══ TEXTE DE LECTURE ══

Le Sermon sur la montagne
“Cessez de juger”
APRÈS avoir montré la nécessité de chercher d’abord le Royaume de Dieu, Jésus incita ses auditeurs à renoncer à une habitude très pernicieuse. Il dit: “Cessez de juger, afin que vous ne soyez pas jugés.” (Mat. 7:1). Selon Luc, Jésus ajouta: “Cessez de condamner, et vous ne serez nullement condamnés. Continuez à faire remise, et il vous sera fait remise. Appliquez-vous à donner, et l’on vous donnera. On versera dans votre giron une belle mesure, pressée, secouée et débordante.” — Luc 6:37, 38.
Au premier siècle de l’ère chrétienne, les Pharisiens étaient enclins à juger sévèrement les autres selon les faux critères de traditions non bibliques. Ceux des auditeurs de Jésus qui avaient cette habitude devaient “cesser” d’agir ainsi. Au lieu de trouver sans cesse à redire aux autres, ils devaient “continuer à faire remise”, c’est-à-dire pardonner et fermer les yeux sur les imperfections de leurs semblables (voir Luc 6:37, Version synodale). En agissant ainsi, ils inciteraient les autres à avoir envers eux, en retour, la même attitude indulgente.

═══
══ DONNÉES ══

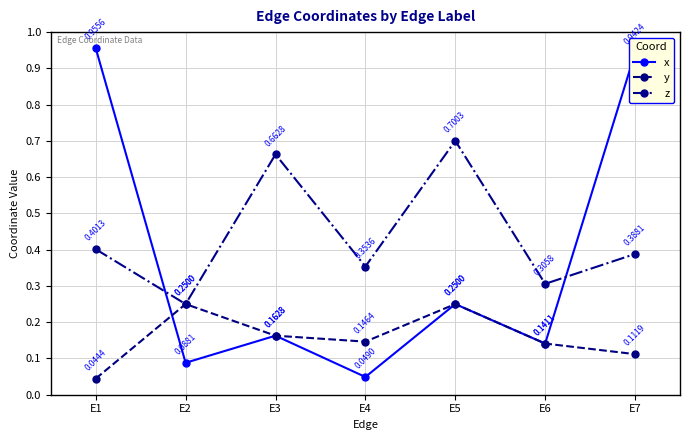

List the labels in order of x value, smallest first.

E4, E2, E6, E3, E5, E7, E1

═══

_CONSIGNE 1_:
Reproduisez fidèlement le passage du texte sur le Sermon sur la montagne qui va de « Le Sermon sur » à « Luc 6:37, 38. ».
_CONSIGNE 2_:
D'après le texte sur le Sermon sur la montagne, que signifie l'expression « continuer à faire remise » ?

_CORRIGÉ 1_:
Le Sermon sur la montagne
“Cessez de juger”
APRÈS avoir montré la nécessité de chercher d’abord le Royaume de Dieu, Jésus incita ses auditeurs à renoncer à une habitude très pernicieuse. Il dit: “Cessez de juger, afin que vous ne soyez pas jugés.” (Mat. 7:1). Selon Luc, Jésus ajouta: “Cessez de condamner, et vous ne serez nullement condamnés. Continuez à faire remise, et il vous sera fait remise. Appliquez-vous à donner, et l’on vous donnera. On versera dans votre giron une belle mesure, pressée, secouée et débordante.” — Luc 6:37, 38.

_CORRIGÉ 2_:
Elle signifie pardonner et fermer les yeux sur les imperfections de ses semblables.